I climbed 5500 FT to Sarangkot see the sunrise in Pokhara, Nepal

I hardly ever talk about religion publicly, but here’s my story. My great-grand mother was a Hindu, she converted to Christianity to save herself from being sacrificed on her husband’s funeral pyre (a tradition known as sati at the time). My grandfather was Muslim. He use to attend Church with his best friend and fell in love with my grandmother there. My father, a Hindu (again, a love marriage) who later took on a Sikh second wife. So, I had practically all religions represented in my family which gave me the opportunity to learn about all of them from a very young age.

After learning about many religions and philosophies, I decided that my personal philosophies as an individual reflect those of a Buddhist. I believe in the act of karma – that you reap what you sow. All of our thoughts, words and actions become energies that reflect out into the universe and bring us back something – good or bad. We may see the results right away or next year or even in another life. But every action has a reaction, this I believe.

Subconsciously I have been living with these  believes all my life. I never been afraid to take a risk, to lend a hand or to jump into sometime new. If an opportunity presents itself before me, I embrace it like a special gift. That probably explains why I have dabbled into multiple careers and enjoyed every one of them. I tell my friends constantly “Say what you mean. If you say you want to do it, just do it.”

There are two things I want you to take away from this. One, before you react to another person or a situation, take a moment to reflect how this will impact your own karma. Would you chose to go out and work in the soup kitchen on a Sunday afternoon or stay home and watch a game on TV? If a friend calls you to talk and vent, would you make an excuse that you are busy or pick up the phone? When your co-worker yells at you, would you shout back or give her a hug?
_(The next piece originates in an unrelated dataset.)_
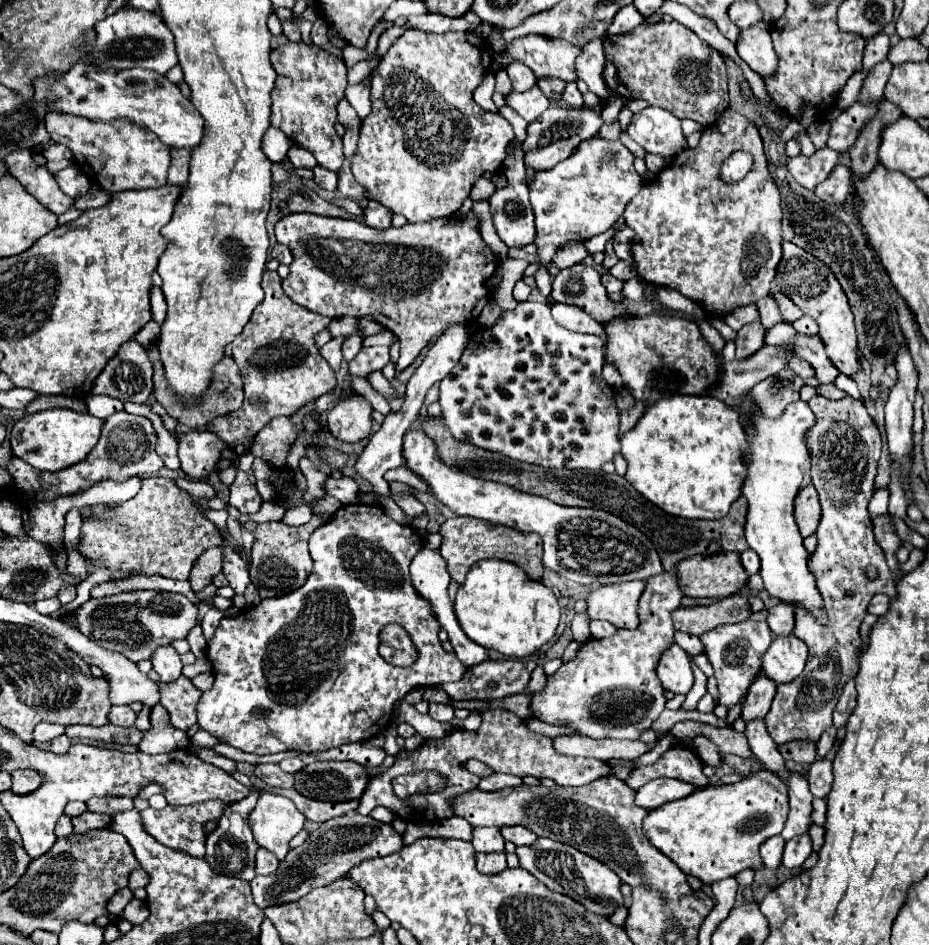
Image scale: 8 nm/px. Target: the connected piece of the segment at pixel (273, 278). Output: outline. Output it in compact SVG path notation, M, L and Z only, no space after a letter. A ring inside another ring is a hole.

Two, if there is anything you are waiting to do in your life, do it right now. Although many philosophies believe in after-life, they also state the important of improving each life, overcoming pain bodies and trying to attempt nirvana (or enlightenment). That’s a state of eternal peace all humans are striving to attain, whether consciously or subconsciously. So, if you want to start a business, do it! If you dream to see the world, do it! If you want to volunteer in Africa, do it! There is never going to be a “right time” so do it now.